Data to process:
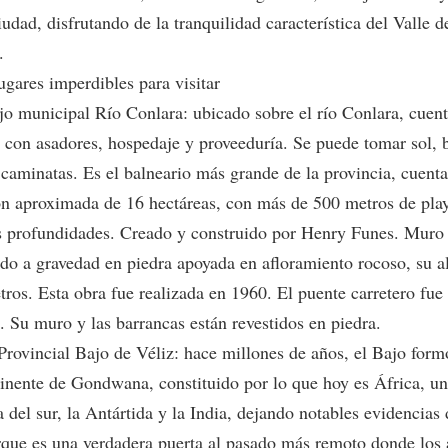
iudad, disfrutando de la tranquilidad característica del Valle d
.
ugares imperdibles para visitar
o municipal Río Conlara: ubicado sobre el río Conlara, cuen
 con asadores, hospedaje y proveeduría. Se puede tomar sol, 
r caminatas. Es el balneario más grande de la provincia, cuent
ón aproximada de 16 hectáreas, con más de 500 metros de pla
as profundidades. Creado y construido por Henry Funes. Muro
ido a gravedad en piedra apoyada en afloramiento rocoso, su al
tros. Esta obra fue realizada en 1960. El puente carretero fue
. Su muro y las barrancas están revestidos en piedra.
Provincial Bajo de Véliz: hace millones de años, el Bajo form
tinente de Gondwana, constituido por lo que hoy es África, un
del sur, la Antártida y la India, dejando notables evidencias 
rque es una verdadera puerta al pasado más remoto donde los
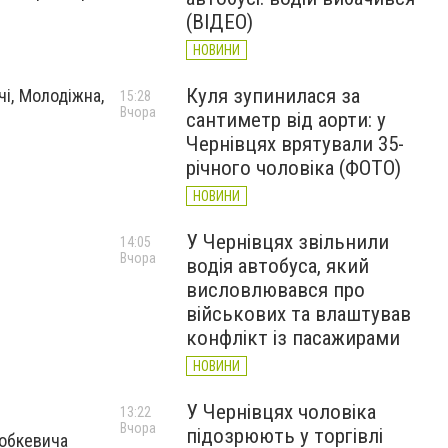
(ВІДЕО)
НОВИНИ
Куля зупинилася за
і, Молодіжна,
15:28
Вчора
сантиметр від аорти: у
Чернівцях врятували 35-
річного чоловіка (ФОТО)
НОВИНИ
У Чернівцях звільнили
14:05
Вчора
водія автобуса, який
висловлювався про
військових та влаштував
конфлікт із пасажирами
НОВИНИ
У Чернівцях чоловіка
13:22
Вчора
підозрюють у торгівлі
робкевича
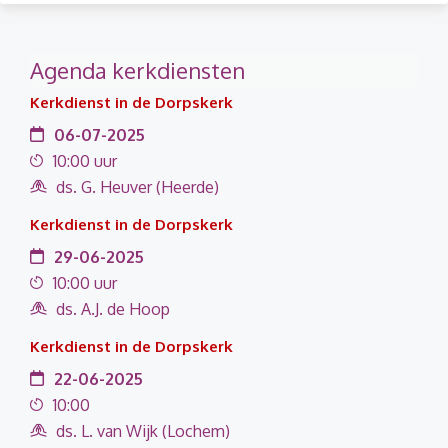
Agenda kerkdiensten
Kerkdienst in de Dorpskerk
06-07-2025
10:00 uur
ds. G. Heuver (Heerde)
Kerkdienst in de Dorpskerk
29-06-2025
10:00 uur
ds. A.J. de Hoop
Kerkdienst in de Dorpskerk
22-06-2025
10:00
ds. L. van Wijk (Lochem)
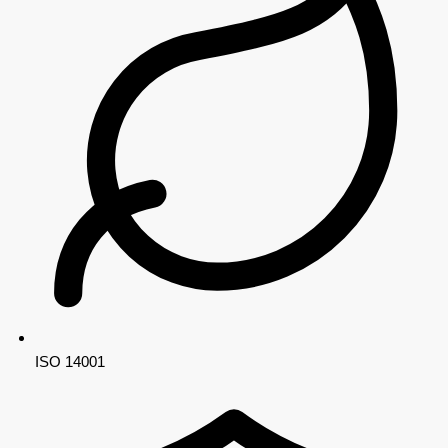
ISO 14001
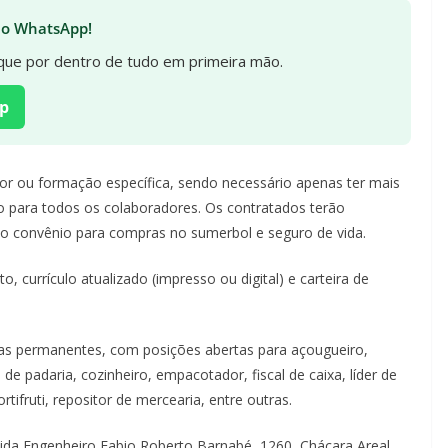
 no WhatsApp!
fique por dentro de tudo em primeira mão.
p
ior ou formação específica, sendo necessário apenas ter mais
o para todos os colaboradores. Os contratados terão
ão convênio para compras no sumerbol e seguro de vida.
 currículo atualizado (impresso ou digital) e carteira de
as permanentes, com posições abertas para açougueiro,
a de padaria, cozinheiro, empacotador, fiscal de caixa, líder de
rtifruti, repositor de mercearia, entre outras.
ida Engenheiro Fabio Roberto Barnabé, 1260, Chácara Areal.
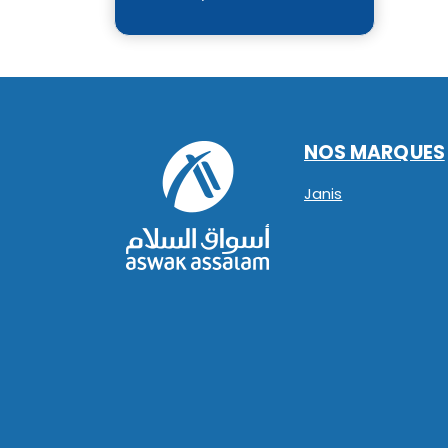
NOS MARQUES
Janis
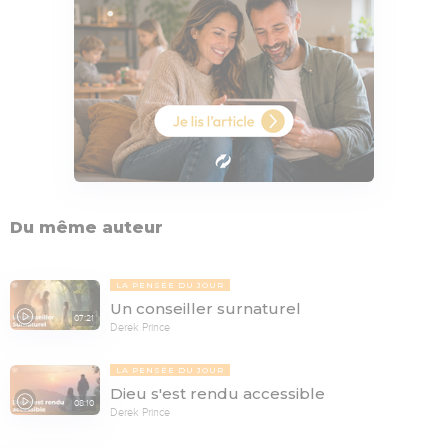
Du même auteur
LA PENSÉE DU JOUR
Un conseiller surnaturel
07:21
Derek Prince
LA PENSÉE DU JOUR
Dieu s'est rendu accessible
08:10
Derek Prince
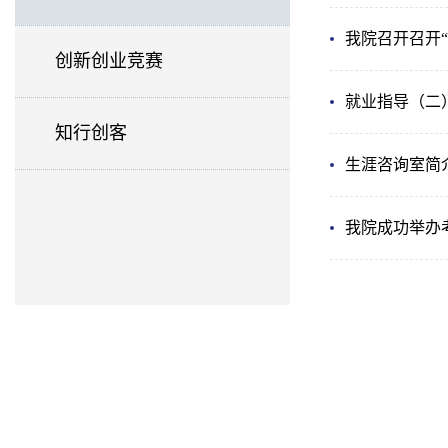
我院召开召开
创新创业竞赛
就业指导（二
知行创客
生涯咨询室简
我院成功举办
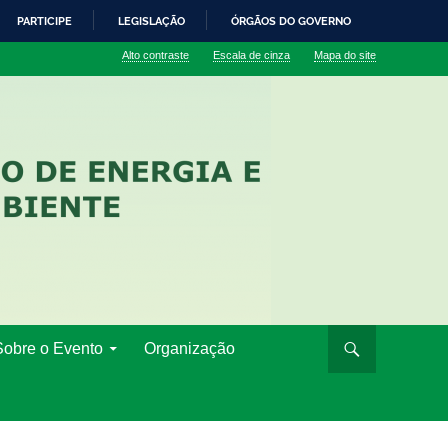
PARTICIPE
LEGISLAÇÃO
ÓRGÃOS DO GOVERNO
Alto contraste
Escala de cinza
Mapa do site
Sobre o Evento
Organização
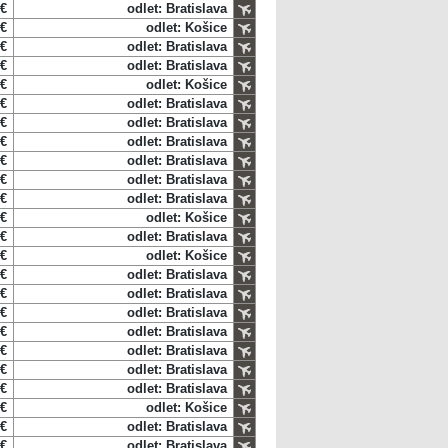
 €
odlet: Bratislava
 €
odlet: Košice
 €
odlet: Bratislava
 €
odlet: Bratislava
 €
odlet: Košice
 €
odlet: Bratislava
 €
odlet: Bratislava
 €
odlet: Bratislava
 €
odlet: Bratislava
 €
odlet: Bratislava
 €
odlet: Bratislava
 €
odlet: Košice
 €
odlet: Bratislava
 €
odlet: Košice
 €
odlet: Bratislava
 €
odlet: Bratislava
 €
odlet: Bratislava
 €
odlet: Bratislava
 €
odlet: Bratislava
 €
odlet: Bratislava
 €
odlet: Bratislava
 €
odlet: Košice
 €
odlet: Bratislava
 €
odlet: Bratislava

Problem statement:
Gather up every line from the listing above in which the word "чоловіка" occurs.

Expected output:
річного чоловіка (ФОТО)
У Чернівцях чоловіка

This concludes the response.